## To-do item
Without including any picture, return the complete set of records exactly.

——————————

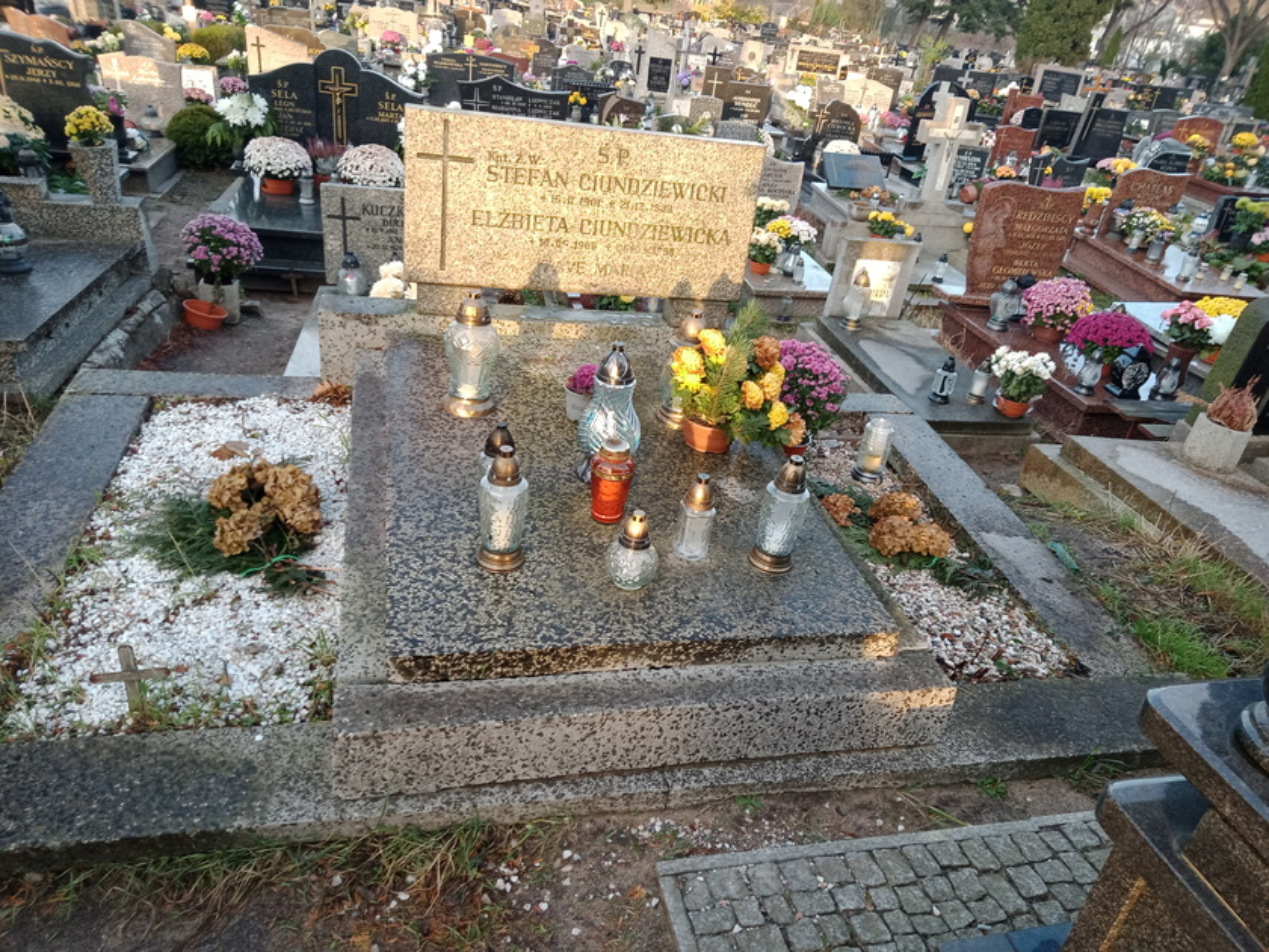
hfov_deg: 63.4
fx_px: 1026
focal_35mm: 28
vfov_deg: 49.7
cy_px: 476
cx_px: 634
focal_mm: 3.37
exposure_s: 1/100
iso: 124
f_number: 2.2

——————————

## Written reply
hfov_deg: 63.4
fx_px: 1026
focal_35mm: 28
vfov_deg: 49.7
cy_px: 476
cx_px: 634
focal_mm: 3.37
exposure_s: 1/100
iso: 124
f_number: 2.2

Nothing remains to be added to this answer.